[Data for processing]
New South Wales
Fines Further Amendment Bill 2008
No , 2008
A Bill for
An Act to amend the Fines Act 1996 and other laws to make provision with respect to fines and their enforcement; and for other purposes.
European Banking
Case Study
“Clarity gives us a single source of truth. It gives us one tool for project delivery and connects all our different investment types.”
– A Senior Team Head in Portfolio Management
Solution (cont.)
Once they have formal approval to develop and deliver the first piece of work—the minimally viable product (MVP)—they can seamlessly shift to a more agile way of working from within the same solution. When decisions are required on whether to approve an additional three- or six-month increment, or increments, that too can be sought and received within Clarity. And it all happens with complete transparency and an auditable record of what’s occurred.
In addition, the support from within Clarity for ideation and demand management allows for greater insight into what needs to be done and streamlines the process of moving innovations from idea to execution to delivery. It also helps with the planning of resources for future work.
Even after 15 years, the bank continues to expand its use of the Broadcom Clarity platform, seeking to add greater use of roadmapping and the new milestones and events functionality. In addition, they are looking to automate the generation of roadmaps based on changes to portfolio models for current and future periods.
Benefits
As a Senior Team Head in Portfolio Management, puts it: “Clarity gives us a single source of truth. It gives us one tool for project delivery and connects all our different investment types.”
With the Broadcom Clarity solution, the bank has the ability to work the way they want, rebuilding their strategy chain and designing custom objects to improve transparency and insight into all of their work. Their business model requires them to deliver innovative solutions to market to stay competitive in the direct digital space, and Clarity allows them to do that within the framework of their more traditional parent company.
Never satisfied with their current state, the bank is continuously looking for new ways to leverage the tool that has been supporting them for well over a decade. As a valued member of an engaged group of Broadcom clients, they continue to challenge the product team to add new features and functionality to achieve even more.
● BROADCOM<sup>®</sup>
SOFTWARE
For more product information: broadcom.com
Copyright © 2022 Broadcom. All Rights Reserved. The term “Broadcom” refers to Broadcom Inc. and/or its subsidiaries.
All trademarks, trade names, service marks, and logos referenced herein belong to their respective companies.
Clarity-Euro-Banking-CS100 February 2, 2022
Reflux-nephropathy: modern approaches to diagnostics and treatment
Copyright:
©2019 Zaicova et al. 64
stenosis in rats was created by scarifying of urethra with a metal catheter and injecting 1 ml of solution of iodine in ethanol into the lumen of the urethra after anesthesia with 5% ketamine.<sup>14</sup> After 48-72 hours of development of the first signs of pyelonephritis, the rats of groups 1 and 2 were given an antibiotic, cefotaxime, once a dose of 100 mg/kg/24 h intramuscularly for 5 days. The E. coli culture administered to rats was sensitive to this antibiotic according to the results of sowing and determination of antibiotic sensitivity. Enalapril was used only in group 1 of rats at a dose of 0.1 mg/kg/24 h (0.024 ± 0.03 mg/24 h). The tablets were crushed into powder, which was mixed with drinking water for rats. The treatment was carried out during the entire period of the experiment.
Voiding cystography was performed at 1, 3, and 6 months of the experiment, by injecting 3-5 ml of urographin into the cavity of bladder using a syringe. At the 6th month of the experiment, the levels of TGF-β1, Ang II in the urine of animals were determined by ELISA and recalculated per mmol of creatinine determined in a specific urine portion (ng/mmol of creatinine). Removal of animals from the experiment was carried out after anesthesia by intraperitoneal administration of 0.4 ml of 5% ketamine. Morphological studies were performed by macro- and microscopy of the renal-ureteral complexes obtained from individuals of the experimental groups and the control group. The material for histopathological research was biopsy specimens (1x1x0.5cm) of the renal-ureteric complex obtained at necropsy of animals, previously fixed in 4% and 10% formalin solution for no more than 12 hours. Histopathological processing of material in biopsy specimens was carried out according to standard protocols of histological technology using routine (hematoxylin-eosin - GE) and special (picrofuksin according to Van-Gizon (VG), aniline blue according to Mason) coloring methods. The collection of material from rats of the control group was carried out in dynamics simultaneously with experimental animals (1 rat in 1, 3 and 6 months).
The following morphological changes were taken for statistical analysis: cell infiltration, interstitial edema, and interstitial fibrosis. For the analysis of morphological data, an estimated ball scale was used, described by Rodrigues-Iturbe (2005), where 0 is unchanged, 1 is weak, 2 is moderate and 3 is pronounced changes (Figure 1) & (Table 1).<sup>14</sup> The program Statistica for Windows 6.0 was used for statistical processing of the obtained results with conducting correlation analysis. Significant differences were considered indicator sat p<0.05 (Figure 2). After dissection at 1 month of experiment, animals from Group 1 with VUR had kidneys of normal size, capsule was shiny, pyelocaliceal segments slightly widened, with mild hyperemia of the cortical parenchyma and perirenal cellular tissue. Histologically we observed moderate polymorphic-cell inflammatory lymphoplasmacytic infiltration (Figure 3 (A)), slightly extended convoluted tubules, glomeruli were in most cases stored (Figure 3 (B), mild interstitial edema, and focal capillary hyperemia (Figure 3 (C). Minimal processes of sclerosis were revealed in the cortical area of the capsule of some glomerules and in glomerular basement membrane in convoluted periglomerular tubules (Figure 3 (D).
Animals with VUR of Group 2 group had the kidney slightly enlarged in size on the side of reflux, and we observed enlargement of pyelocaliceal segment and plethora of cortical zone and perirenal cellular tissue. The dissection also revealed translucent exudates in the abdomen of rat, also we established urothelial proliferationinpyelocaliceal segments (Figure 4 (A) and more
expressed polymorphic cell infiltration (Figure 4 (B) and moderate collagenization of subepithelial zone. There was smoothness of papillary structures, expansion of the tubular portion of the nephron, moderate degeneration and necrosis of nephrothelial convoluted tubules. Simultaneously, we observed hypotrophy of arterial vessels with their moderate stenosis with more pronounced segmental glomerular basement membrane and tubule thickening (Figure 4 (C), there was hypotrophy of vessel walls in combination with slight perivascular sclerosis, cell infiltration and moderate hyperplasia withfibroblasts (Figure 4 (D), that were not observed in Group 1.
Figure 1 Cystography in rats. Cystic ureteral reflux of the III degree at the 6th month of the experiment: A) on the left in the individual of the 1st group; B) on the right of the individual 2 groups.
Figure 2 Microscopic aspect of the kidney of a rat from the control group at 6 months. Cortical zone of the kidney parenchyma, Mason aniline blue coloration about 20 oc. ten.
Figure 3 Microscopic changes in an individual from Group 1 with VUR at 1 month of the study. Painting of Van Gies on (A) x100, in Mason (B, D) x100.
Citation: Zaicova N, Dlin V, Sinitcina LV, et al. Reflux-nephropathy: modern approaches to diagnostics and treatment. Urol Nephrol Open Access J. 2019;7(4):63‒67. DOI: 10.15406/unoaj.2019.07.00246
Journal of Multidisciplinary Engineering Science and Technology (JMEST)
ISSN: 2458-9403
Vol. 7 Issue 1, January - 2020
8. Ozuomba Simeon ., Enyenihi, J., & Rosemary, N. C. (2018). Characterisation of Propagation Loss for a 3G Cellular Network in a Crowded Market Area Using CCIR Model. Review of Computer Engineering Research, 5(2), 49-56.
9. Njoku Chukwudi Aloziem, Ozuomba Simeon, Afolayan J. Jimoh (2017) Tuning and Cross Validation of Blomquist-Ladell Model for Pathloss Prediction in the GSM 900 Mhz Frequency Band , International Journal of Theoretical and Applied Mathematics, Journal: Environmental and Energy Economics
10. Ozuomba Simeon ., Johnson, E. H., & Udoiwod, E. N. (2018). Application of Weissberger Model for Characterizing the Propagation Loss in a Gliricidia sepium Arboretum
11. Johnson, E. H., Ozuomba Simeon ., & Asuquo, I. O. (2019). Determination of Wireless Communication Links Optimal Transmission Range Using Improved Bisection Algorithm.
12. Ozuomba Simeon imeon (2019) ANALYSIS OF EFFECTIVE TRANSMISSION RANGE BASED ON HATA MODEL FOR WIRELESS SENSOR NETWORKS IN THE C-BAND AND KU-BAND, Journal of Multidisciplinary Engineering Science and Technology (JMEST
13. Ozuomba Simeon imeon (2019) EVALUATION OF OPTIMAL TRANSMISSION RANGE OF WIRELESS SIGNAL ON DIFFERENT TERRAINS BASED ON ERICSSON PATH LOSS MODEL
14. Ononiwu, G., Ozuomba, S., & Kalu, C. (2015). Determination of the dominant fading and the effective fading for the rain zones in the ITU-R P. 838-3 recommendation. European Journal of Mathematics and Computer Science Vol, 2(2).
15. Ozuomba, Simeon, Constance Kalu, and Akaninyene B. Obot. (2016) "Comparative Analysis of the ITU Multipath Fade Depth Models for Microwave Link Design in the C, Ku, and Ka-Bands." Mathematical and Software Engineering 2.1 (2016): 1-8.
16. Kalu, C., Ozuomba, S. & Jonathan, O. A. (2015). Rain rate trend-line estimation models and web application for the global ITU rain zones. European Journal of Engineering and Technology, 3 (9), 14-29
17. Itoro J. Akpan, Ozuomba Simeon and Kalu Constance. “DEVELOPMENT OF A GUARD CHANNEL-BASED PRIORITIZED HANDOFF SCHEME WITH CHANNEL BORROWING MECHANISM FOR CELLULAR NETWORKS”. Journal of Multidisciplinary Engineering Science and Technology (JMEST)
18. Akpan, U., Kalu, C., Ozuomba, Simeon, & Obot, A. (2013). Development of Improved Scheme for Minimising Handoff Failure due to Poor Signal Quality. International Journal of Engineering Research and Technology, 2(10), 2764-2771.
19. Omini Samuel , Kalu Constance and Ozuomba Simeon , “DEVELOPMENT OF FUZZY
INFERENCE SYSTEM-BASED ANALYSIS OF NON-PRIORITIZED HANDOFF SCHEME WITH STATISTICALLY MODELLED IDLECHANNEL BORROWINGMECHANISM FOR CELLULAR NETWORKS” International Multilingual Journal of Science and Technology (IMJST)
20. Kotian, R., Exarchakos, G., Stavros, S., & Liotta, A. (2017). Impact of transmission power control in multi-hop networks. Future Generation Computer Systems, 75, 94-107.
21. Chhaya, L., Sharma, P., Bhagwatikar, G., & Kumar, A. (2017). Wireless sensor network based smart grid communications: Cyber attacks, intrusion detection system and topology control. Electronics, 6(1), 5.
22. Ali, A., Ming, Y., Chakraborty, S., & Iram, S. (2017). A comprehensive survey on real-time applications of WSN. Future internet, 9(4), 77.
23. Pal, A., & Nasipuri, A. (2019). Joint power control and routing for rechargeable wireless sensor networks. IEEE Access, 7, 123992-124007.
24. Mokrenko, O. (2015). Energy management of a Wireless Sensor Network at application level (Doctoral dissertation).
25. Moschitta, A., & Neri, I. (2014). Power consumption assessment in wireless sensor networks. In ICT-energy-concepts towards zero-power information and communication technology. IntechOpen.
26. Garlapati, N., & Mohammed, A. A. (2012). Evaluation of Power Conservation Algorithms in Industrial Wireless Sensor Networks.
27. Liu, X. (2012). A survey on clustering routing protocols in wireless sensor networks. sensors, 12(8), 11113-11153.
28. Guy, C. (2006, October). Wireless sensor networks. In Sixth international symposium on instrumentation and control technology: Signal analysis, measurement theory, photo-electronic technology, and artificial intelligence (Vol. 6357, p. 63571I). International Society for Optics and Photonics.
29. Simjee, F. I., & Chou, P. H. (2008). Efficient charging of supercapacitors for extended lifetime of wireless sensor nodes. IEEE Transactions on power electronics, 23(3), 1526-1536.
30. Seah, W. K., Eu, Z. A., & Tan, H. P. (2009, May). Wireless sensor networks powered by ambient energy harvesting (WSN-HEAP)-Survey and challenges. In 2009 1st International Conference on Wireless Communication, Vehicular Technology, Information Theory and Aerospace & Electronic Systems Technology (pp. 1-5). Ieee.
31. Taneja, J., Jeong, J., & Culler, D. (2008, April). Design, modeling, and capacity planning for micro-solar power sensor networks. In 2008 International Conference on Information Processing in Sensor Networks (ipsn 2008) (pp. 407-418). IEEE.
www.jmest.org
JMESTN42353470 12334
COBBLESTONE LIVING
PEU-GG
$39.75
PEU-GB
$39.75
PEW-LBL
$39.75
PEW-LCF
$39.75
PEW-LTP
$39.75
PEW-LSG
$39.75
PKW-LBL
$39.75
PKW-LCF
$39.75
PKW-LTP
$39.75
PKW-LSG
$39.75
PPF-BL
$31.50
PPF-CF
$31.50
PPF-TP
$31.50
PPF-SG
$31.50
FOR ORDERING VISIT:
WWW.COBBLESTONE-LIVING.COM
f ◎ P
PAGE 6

[Exercise]
Using the records above, filter out every line that lacks the string "investment" and copy the rest.

[Result for this exercise]
“Clarity gives us a single source of truth. It gives us one tool for project delivery and connects all our different investment types.”
As a Senior Team Head in Portfolio Management, puts it: “Clarity gives us a single source of truth. It gives us one tool for project delivery and connects all our different investment types.”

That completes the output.